Prove that the form $f(x^2+y^2)x\,dx +f(x^2+y^2)y\,dy $ is closed for a continuous $f$. I'm not even sure if the exterior derivative exists in this case, but I need to prove that the integral of the form over any closed path is equal to $0$.
I tried using a pullback to polar coordinates $\phi(r,\theta) = (r\cos\theta, r\sin\theta)$ and got that the integral over a closed path is:
$$\int f(r^2)rd \text{ ??}$$
This is after simplification. I still don't understand formally how the pullback should look, and I think I did it wrong. I don't know what's supposed to go after the $d$, hence the ??.
Any help would be much appreciated!
Edit: As Tsemo Aristide pointed, we prove below that the vector field is conservative. If by closed you mean a closed differential form, it is easy to come with examples of continuous functions $f$ for which $f(x^2+y^2)x$ is not differentiable with respect to $x$, and any such example would be a counterexample to the problem.

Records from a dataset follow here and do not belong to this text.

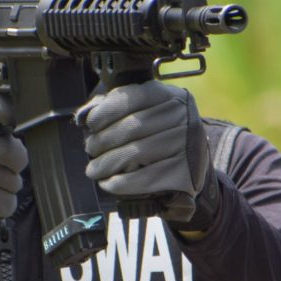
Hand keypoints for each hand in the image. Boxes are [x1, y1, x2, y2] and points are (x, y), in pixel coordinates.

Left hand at [78, 80, 211, 223]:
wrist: (195, 166)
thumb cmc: (162, 135)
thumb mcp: (149, 113)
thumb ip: (118, 109)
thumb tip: (84, 116)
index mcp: (171, 97)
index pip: (135, 97)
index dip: (107, 110)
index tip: (91, 124)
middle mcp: (182, 117)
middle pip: (132, 127)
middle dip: (103, 140)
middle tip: (90, 149)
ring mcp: (186, 145)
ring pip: (136, 153)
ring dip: (107, 163)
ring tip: (93, 169)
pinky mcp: (185, 172)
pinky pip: (145, 178)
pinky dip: (121, 182)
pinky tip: (108, 183)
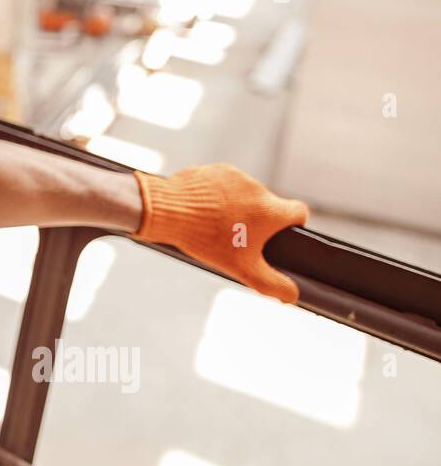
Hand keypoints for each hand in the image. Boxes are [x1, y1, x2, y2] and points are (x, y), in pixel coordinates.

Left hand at [132, 163, 309, 302]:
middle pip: (267, 205)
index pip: (299, 212)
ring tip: (214, 225)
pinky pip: (223, 184)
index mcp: (271, 210)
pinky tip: (202, 210)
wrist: (167, 211)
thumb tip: (293, 296)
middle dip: (256, 221)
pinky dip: (217, 195)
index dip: (293, 225)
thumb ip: (273, 284)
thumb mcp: (242, 269)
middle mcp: (257, 188)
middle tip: (236, 238)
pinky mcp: (214, 169)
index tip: (278, 235)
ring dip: (236, 207)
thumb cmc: (206, 240)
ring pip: (244, 195)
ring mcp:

Indeed
$$\lim_{x \to a} \frac{f(x^2+y_0^2)x - f(a^2+y_0^2)a}{x-a}=\lim_{x \to a} \frac{f(x^2+y_0^2)x - f(x^2+y_0^2)a}{x-a}+\lim_{x \to a} \frac{f(x^2+y_0^2)a - f(a^2+y_0^2)a}{x-a}$$
As the first limit exists by the continuity of $f$, all you need is to make sure $a \neq 0$ and that $f(x^2+\alpha)$ is not differentiable at $a$ for a fixed $\alpha$.
Hint Let $F$ be an antiderivative of $f$, and define the vector field
$$G(x,y) =\frac{1}{2}F(x^2+y^2)$$
What is the gradient of $G$?